Electronic design files
**********

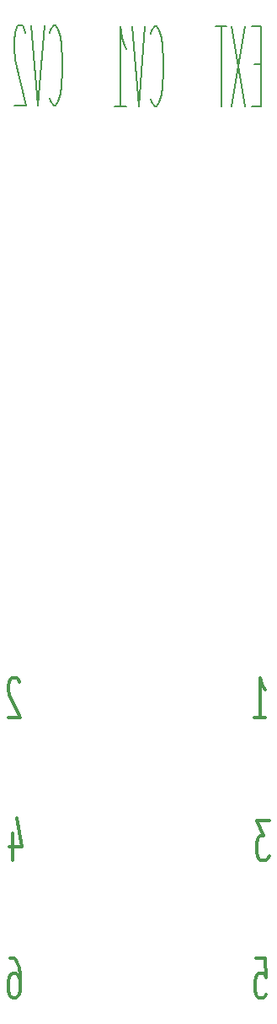
<source format=gbr>
%TF.GenerationSoftware,KiCad,Pcbnew,(6.0.10-0)*%
%TF.CreationDate,2023-02-15T20:01:37+02:00*%
%TF.ProjectId,panel,70616e65-6c2e-46b6-9963-61645f706362,rev?*%
%TF.SameCoordinates,Original*%
%TF.FileFunction,Soldermask,Bot*%
%TF.FilePolarity,Negative*%
%FSLAX46Y46*%
G04 Gerber Fmt 4.6, Leading zero omitted, Abs format (unit mm)*
G04 Created by KiCad (PCBNEW (6.0.10-0)) date 2023-02-15 20:01:37*
%MOMM*%
%LPD*%
G01*
G04 APERTURE LIST*
%ADD10C,0.300000*%
%ADD11C,0.200000*%
G04 APERTURE END LIST*
D10*
X62169047Y-144909523D02*
X62550000Y-144909523D01*
X62740476Y-145100000D01*
X62835714Y-145290476D01*
X63026190Y-145861904D01*
X63121428Y-146623809D01*
X63121428Y-148147619D01*
X63026190Y-148528571D01*
X62930952Y-148719047D01*
X62740476Y-148909523D01*
X62359523Y-148909523D01*
X62169047Y-148719047D01*
X62073809Y-148528571D01*
X61978571Y-148147619D01*
X61978571Y-147195238D01*
X62073809Y-146814285D01*
X62169047Y-146623809D01*
X62359523Y-146433333D01*
X62740476Y-146433333D01*
X62930952Y-146623809D01*
X63026190Y-146814285D01*
X63121428Y-147195238D01*
X86823809Y-144909523D02*
X87776190Y-144909523D01*
X87871428Y-146814285D01*
X87776190Y-146623809D01*
X87585714Y-146433333D01*
X87109523Y-146433333D01*
X86919047Y-146623809D01*
X86823809Y-146814285D01*
X86728571Y-147195238D01*
X86728571Y-148147619D01*
X86823809Y-148528571D01*
X86919047Y-148719047D01*
X87109523Y-148909523D01*
X87585714Y-148909523D01*
X87776190Y-148719047D01*
X87871428Y-148528571D01*
X62369047Y-132392857D02*
X62369047Y-135059523D01*
X62845238Y-130869047D02*
X63321428Y-133726190D01*
X62083333Y-133726190D01*
X88166666Y-131059523D02*
X86928571Y-131059523D01*
X87595238Y-132583333D01*
X87309523Y-132583333D01*
X87119047Y-132773809D01*
X87023809Y-132964285D01*
X86928571Y-133345238D01*
X86928571Y-134297619D01*
X87023809Y-134678571D01*
X87119047Y-134869047D01*
X87309523Y-135059523D01*
X87880952Y-135059523D01*
X88071428Y-134869047D01*
X88166666Y-134678571D01*
X63071428Y-117190476D02*
X62976190Y-117000000D01*
X62785714Y-116809523D01*
X62309523Y-116809523D01*
X62119047Y-117000000D01*
X62023809Y-117190476D01*
X61928571Y-117571428D01*
X61928571Y-117952380D01*
X62023809Y-118523809D01*
X63166666Y-120809523D01*
X61928571Y-120809523D01*
X86678571Y-120809523D02*
X87821428Y-120809523D01*
X87250000Y-120809523D02*
X87250000Y-116809523D01*
X87440476Y-117380952D01*
X87630952Y-117761904D01*
X87821428Y-117952380D01*
D11*
X66140476Y-58607142D02*
X66235714Y-58988095D01*
X66521428Y-59369047D01*
X66711904Y-59369047D01*
X66997619Y-58988095D01*
X67188095Y-58226190D01*
X67283333Y-57464285D01*
X67378571Y-55940476D01*
X67378571Y-54797619D01*
X67283333Y-53273809D01*
X67188095Y-52511904D01*
X66997619Y-51750000D01*
X66711904Y-51369047D01*
X66521428Y-51369047D01*
X66235714Y-51750000D01*
X66140476Y-52130952D01*
X65569047Y-51369047D02*
X64902380Y-59369047D01*
X64235714Y-51369047D01*
X63664285Y-52130952D02*
X63569047Y-51750000D01*
X63378571Y-51369047D01*
X62902380Y-51369047D01*
X62711904Y-51750000D01*
X62616666Y-52130952D01*
X62521428Y-52892857D01*
X62521428Y-53654761D01*
X62616666Y-54797619D01*
X63759523Y-59369047D01*
X62521428Y-59369047D01*
X76290476Y-58707142D02*
X76385714Y-59088095D01*
X76671428Y-59469047D01*
X76861904Y-59469047D01*
X77147619Y-59088095D01*
X77338095Y-58326190D01*
X77433333Y-57564285D01*
X77528571Y-56040476D01*
X77528571Y-54897619D01*
X77433333Y-53373809D01*
X77338095Y-52611904D01*
X77147619Y-51850000D01*
X76861904Y-51469047D01*
X76671428Y-51469047D01*
X76385714Y-51850000D01*
X76290476Y-52230952D01*
X75719047Y-51469047D02*
X75052380Y-59469047D01*
X74385714Y-51469047D01*
X72671428Y-59469047D02*
X73814285Y-59469047D01*
X73242857Y-59469047D02*
X73242857Y-51469047D01*
X73433333Y-52611904D01*
X73623809Y-53373809D01*
X73814285Y-53754761D01*
X87342857Y-55278571D02*
X86676190Y-55278571D01*
X86390476Y-59469047D02*
X87342857Y-59469047D01*
X87342857Y-51469047D01*
X86390476Y-51469047D01*
X85723809Y-51469047D02*
X84390476Y-59469047D01*
X84390476Y-51469047D02*
X85723809Y-59469047D01*
X83914285Y-51469047D02*
X82771428Y-51469047D01*
X83342857Y-59469047D02*
X83342857Y-51469047D01*
M02*

</source>
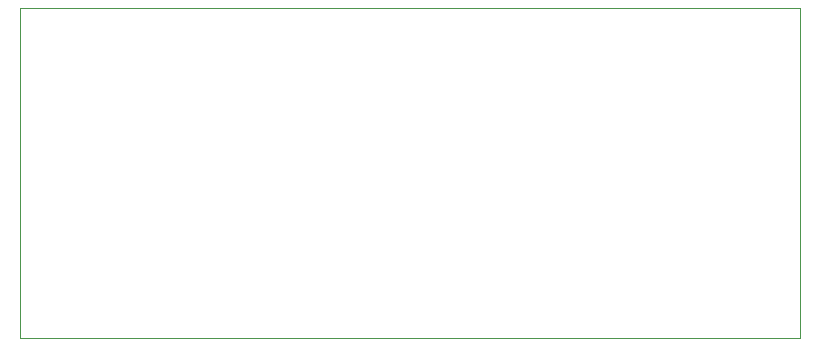
<source format=gbr>
G04 #@! TF.GenerationSoftware,KiCad,Pcbnew,5.1.5*
G04 #@! TF.CreationDate,2019-11-23T16:08:54+01:00*
G04 #@! TF.ProjectId,powerbar,706f7765-7262-4617-922e-6b696361645f,rev?*
G04 #@! TF.SameCoordinates,Original*
G04 #@! TF.FileFunction,Profile,NP*
%FSLAX46Y46*%
G04 Gerber Fmt 4.6, Leading zero omitted, Abs format (unit mm)*
G04 Created by KiCad (PCBNEW 5.1.5) date 2019-11-23 16:08:54*
%MOMM*%
%LPD*%
G04 APERTURE LIST*
%ADD10C,0.050000*%
G04 APERTURE END LIST*
D10*
X111760000Y-535940000D02*
X111760000Y-508000000D01*
X177800000Y-535940000D02*
X111760000Y-535940000D01*
X177800000Y-508000000D02*
X177800000Y-535940000D01*
X111760000Y-508000000D02*
X177800000Y-508000000D01*
M02*

</source>
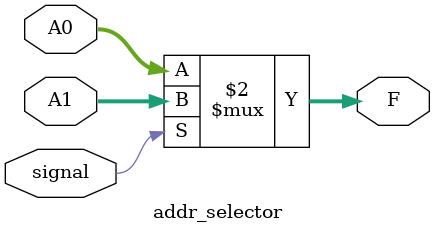
<source format=v>
`timescale 1ns / 1ps


module addr_selector(signal,A0,A1,F);
    input [4:0]A0;
    input [4:0]A1;
    input signal;
    output wire [4:0]F;
     
    assign F=signal==1'b0 ? A0 : A1;
    
endmodule

</source>
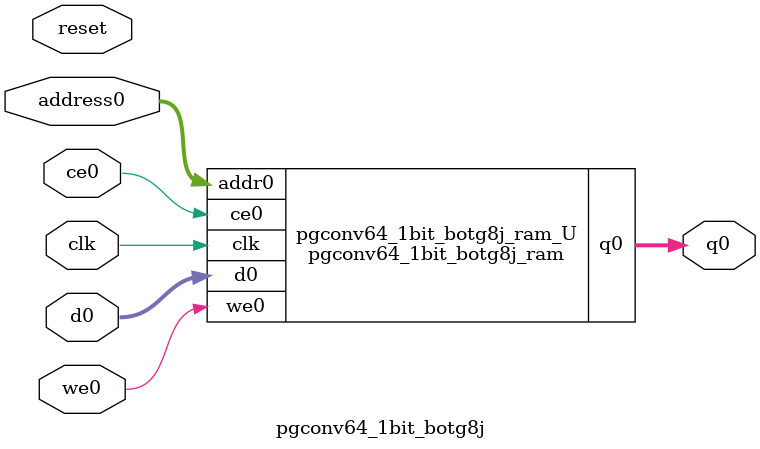
<source format=v>
`timescale 1 ns / 1 ps
module pgconv64_1bit_botg8j_ram (addr0, ce0, d0, we0, q0,  clk);

parameter DWIDTH = 64;
parameter AWIDTH = 4;
parameter MEM_SIZE = 9;

input[AWIDTH-1:0] addr0;
input ce0;
input[DWIDTH-1:0] d0;
input we0;
output reg[DWIDTH-1:0] q0;
input clk;

(* ram_style = "distributed" *)reg [DWIDTH-1:0] ram[0:MEM_SIZE-1];




always @(posedge clk)  
begin 
    if (ce0) begin
        if (we0) 
            ram[addr0] <= d0; 
        q0 <= ram[addr0];
    end
end


endmodule

`timescale 1 ns / 1 ps
module pgconv64_1bit_botg8j(
    reset,
    clk,
    address0,
    ce0,
    we0,
    d0,
    q0);

parameter DataWidth = 32'd64;
parameter AddressRange = 32'd9;
parameter AddressWidth = 32'd4;
input reset;
input clk;
input[AddressWidth - 1:0] address0;
input ce0;
input we0;
input[DataWidth - 1:0] d0;
output[DataWidth - 1:0] q0;



pgconv64_1bit_botg8j_ram pgconv64_1bit_botg8j_ram_U(
    .clk( clk ),
    .addr0( address0 ),
    .ce0( ce0 ),
    .we0( we0 ),
    .d0( d0 ),
    .q0( q0 ));

endmodule


</source>
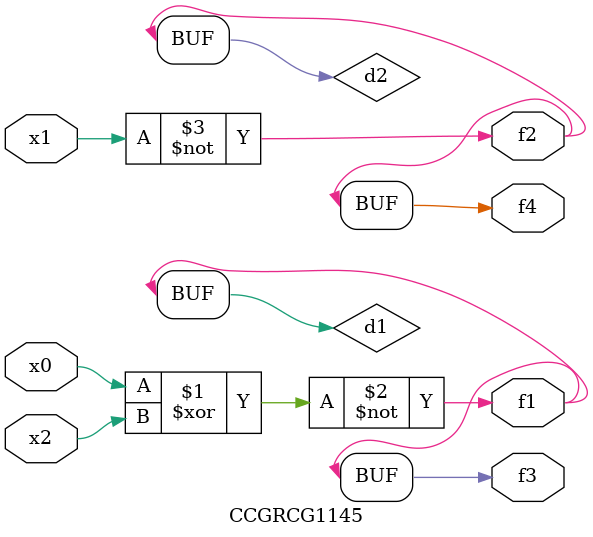
<source format=v>
module CCGRCG1145(
	input x0, x1, x2,
	output f1, f2, f3, f4
);

	wire d1, d2, d3;

	xnor (d1, x0, x2);
	nand (d2, x1);
	nor (d3, x1, x2);
	assign f1 = d1;
	assign f2 = d2;
	assign f3 = d1;
	assign f4 = d2;
endmodule

</source>
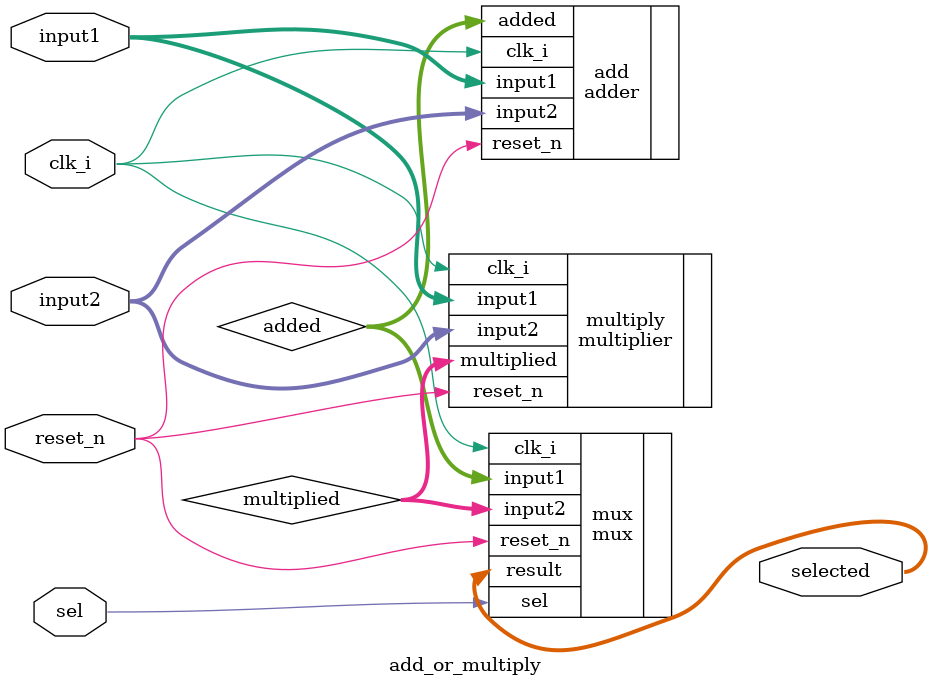
<source format=v>
module add_or_multiply(
    input        reset_n,
    input        clk_i,
	input        sel,
	input  [3:0] input1,
	input  [3:0] input2,
	output [7:0] selected
);

wire [7:0] added;
wire [7:0] multiplied;

adder add(
    .reset_n(reset_n),
    .clk_i(clk_i),
	.input1(input1),
	.input2(input2),
	.added(added)
);

multiplier multiply(
    .reset_n(reset_n),
    .clk_i(clk_i),
	.input1(input1),
	.input2(input2),
	.multiplied(multiplied)
);

mux mux(
    .reset_n(reset_n),
    .clk_i(clk_i),
    .sel(sel),
	.input1(added),
	.input2(multiplied),
    .result(selected)
);

endmodule
</source>
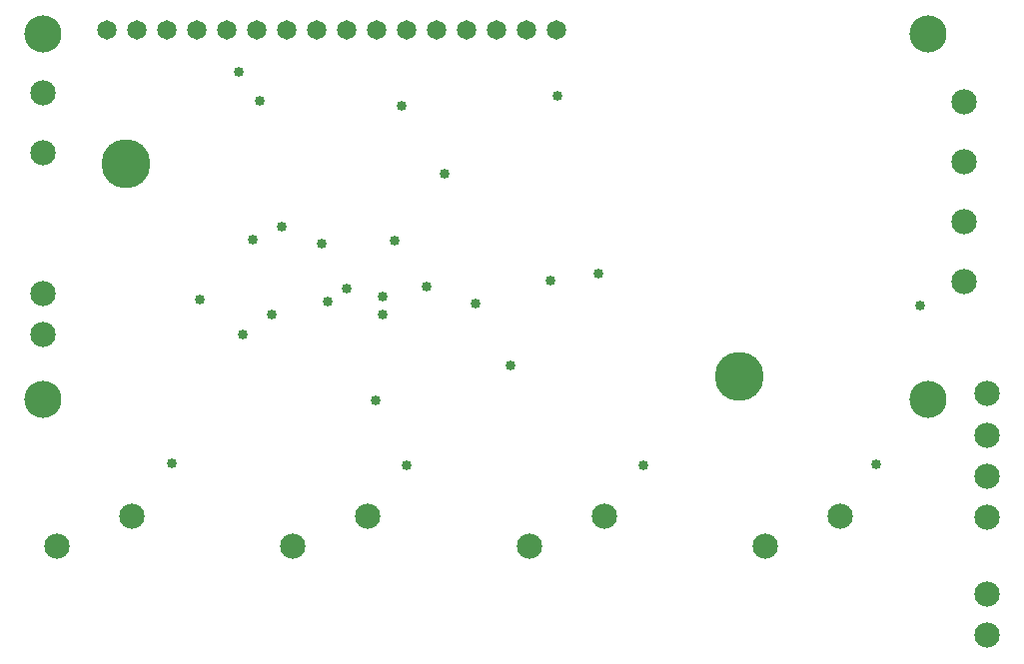
<source format=gbs>
G04*
G04 #@! TF.GenerationSoftware,Altium Limited,Altium Designer,25.4.2 (15)*
G04*
G04 Layer_Color=16711935*
%FSLAX44Y44*%
%MOMM*%
G71*
G04*
G04 #@! TF.SameCoordinates,E3562E81-9C74-4326-8BCA-3B8FE58CD66A*
G04*
G04*
G04 #@! TF.FilePolarity,Negative*
G04*
G01*
G75*
%ADD37C,4.1500*%
%ADD38C,2.1500*%
%ADD39C,0.1500*%
%ADD40C,1.6500*%
%ADD41C,3.1500*%
%ADD42C,0.8500*%
D37*
X640000Y270000D02*
D03*
X120000Y450000D02*
D03*
D38*
X50000Y305000D02*
D03*
Y340000D02*
D03*
X850000Y255000D02*
D03*
Y150000D02*
D03*
Y185000D02*
D03*
Y220000D02*
D03*
Y50000D02*
D03*
Y85000D02*
D03*
X50000Y459200D02*
D03*
Y510000D02*
D03*
X61900Y125400D02*
D03*
X125400Y150800D02*
D03*
X261900Y125400D02*
D03*
X325400Y150800D02*
D03*
X461900Y125400D02*
D03*
X525400Y150800D02*
D03*
X661900Y125400D02*
D03*
X725400Y150800D02*
D03*
X831000Y400800D02*
D03*
Y350000D02*
D03*
Y451600D02*
D03*
Y502400D02*
D03*
D39*
X100000Y100000D02*
D03*
X300000D02*
D03*
X500000D02*
D03*
X700000D02*
D03*
D40*
X485500Y563730D02*
D03*
X460100D02*
D03*
X434700D02*
D03*
X409300D02*
D03*
X383900D02*
D03*
X358500D02*
D03*
X333100D02*
D03*
X307700D02*
D03*
X282300D02*
D03*
X256900D02*
D03*
X231500D02*
D03*
X206100D02*
D03*
X180700D02*
D03*
X155300D02*
D03*
X129900D02*
D03*
X104500D02*
D03*
D41*
X50000Y250000D02*
D03*
Y560000D02*
D03*
X800000D02*
D03*
Y250000D02*
D03*
D42*
X793000Y330000D02*
D03*
X216000Y528000D02*
D03*
X521000Y357000D02*
D03*
X183000Y335000D02*
D03*
X375168Y346239D02*
D03*
X416885Y331885D02*
D03*
X338000Y322000D02*
D03*
X159000Y196000D02*
D03*
X358000Y194000D02*
D03*
X756000Y195000D02*
D03*
X332000Y249000D02*
D03*
X219000Y305000D02*
D03*
X446000Y279000D02*
D03*
X486000Y508000D02*
D03*
X286000Y382000D02*
D03*
X234000Y503000D02*
D03*
X252000Y397000D02*
D03*
X291000Y333000D02*
D03*
X228000Y386000D02*
D03*
X244000Y322000D02*
D03*
X307000Y344000D02*
D03*
X390761Y441168D02*
D03*
X338000Y337000D02*
D03*
X348000Y385000D02*
D03*
X354000Y499000D02*
D03*
X480000Y351000D02*
D03*
X559000Y194000D02*
D03*
M02*

</source>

**********

* [Exercise aim]: What lines of the data include the word "FilePolarity"? Copy each of them.

* [Written solution]:
%TF.FilePolarity,Negative*%
G04 #@! TF.FilePolarity,Negative*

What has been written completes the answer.